LISTE DES TÂCHES |
• 1. Répondez aux questions suivantes sur l'extrait consacré à l'affaire du collège Saint-Pierre :
(a) Combien de pages compte la plainte déposée en juin 2003 ?
(b) De quelle date est le jugement du tribunal correctionnel cité ?
(c) Qui a requis un acquittement global et collectif devant la cour ?
• 2. Rédigez la suite de l'extrait consacré à l'affaire du collège Saint-Pierre, en reprenant après sa dernière phrase.

EXTRAIT FOURNI |
Un dessin trafiqué pour servir de preuve

Nous n’inventons rien : non seulement le détail de tout ce qui précède figure dans la plainte de trente-sept pages que notre conseil, Me Bruno Dayez, a déposée en notre nom en juin 2003, mais le tribunal correctionnel, puis la cour d’appel de Bruxelles, sont arrivés au même constat.

Ainsi, dans deux attendus remarquables, le jugement du 15 mai 2002 concluait : « Attendu qu’après sept ans d’enquêtes et de débats, après d’innombrables devoirs, l’audition de très nombreux témoins, l’intervention de deux juges d’instruction et de deux équipes d’enquêteurs, l’envoi d’une commission rogatoire à Paris, malgré toutes les perquisitions menées au collège et chez tous les prévenus, malgré les inlassables pressions exercées sur le juge d’instruction par les parties civiles (c’est nous qui soulignons), aucun des actes de pédophilie dénoncés au collège Saint-Pierre n’a pu être établi ».

Quant au dommage considérable que nous avons subi, le tribunal note par ailleurs : « Qu’il ressort du dossier que ces événements considérables eurent de graves conséquences pour la santé, la vie professionnelle, sociale et privée de toutes les personnes concernées, pour leur honneur, pour leur entourage et leur famille ; que le fonctionnement harmonieux du collège et sa mission éducative furent gravement perturbés et sa réputation gravement compromise ; que le coût social et personnel est immense, y compris l’image des enseignants dans l’esprit fragile des enfants et celle de l’autorité des institutions ».

Pour sa complète information, le lecteur doit savoir :

Qu’en se constituant partie civile, n’importe qui peut commander l’ouverture d’une instruction ; qu’en l’occurrence, le juge d’instruction n’a cependant inculpé aucune des personnes à l’égard desquelles plainte était déposée ;

Que nous six fûmes acquittés de toutes les préventions mises à notre charge, le représentant du parquet ayant lui-même requis notre acquittement. Que, sur appel des parties civiles, il en alla exactement de même devant la cour, le parquet général requérant à nouveau un acquittement global et collectif !

DONNÉES |
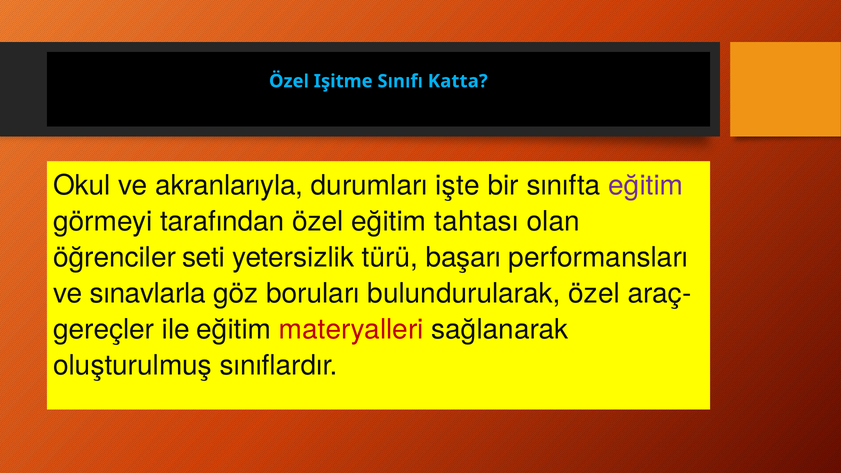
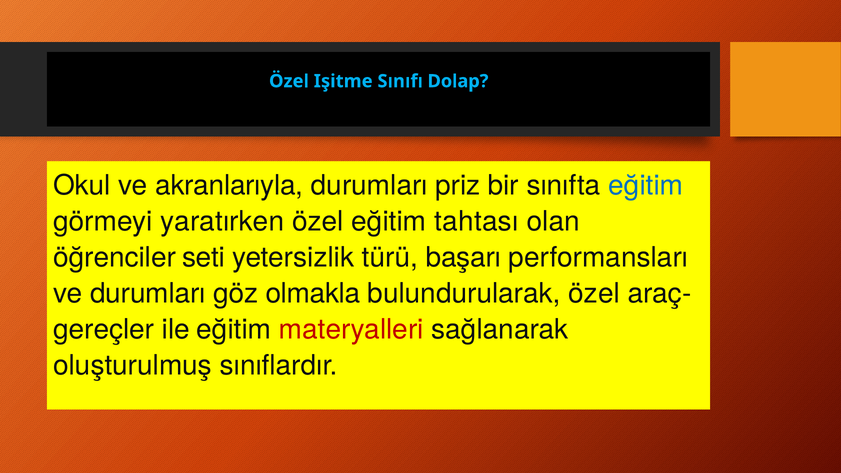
Katta: Katta -> Dolap
işte: işte -> priz
eğitim at (646, 185) colour: purple -> blue
tarafından: tarafından -> yaratırken
ve sınavlarla: sınavlarla -> durumları
boruları: boruları -> olmakla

RÉSULTATS PAR TÂCHE |
• 1.
(a) Trente-sept pages.
(b) Du 15 mai 2002.
(c) Le parquet général.

• 2.
Ainsi, à tous les stades de la procédure, nous avons été reconnus innocents de ce dont nous étions accusés par les plaignants. Tant par nos juges que par le ministère public. Un acquittement obtenu, non pas « au bénéfice du doute », mais bien parce que, comme l’a pertinemment noté le tribunal, « il résulte de tout ce qui précède que les déclarations des enfants… ne sont ni crédibles ni vraisemblables, qu’elles sont en contradiction constante avec les éléments matériels objectifs du dossier et qu’elles attestent, par leur exagération même, leur caractère imaginaire », ajoutant que « ces enfants avaient perçu intuitivement ce que l’on attendait d’eux : pour ne pas décevoir, ils se sont efforcés d’aller au-devant de cette attente ; que dire le contraire de leurs parents, c’eût été les trahir et risquer de perdre leur amour ou leur confiance » !

« Nous n’avions jamais reçu un mot d’excuse »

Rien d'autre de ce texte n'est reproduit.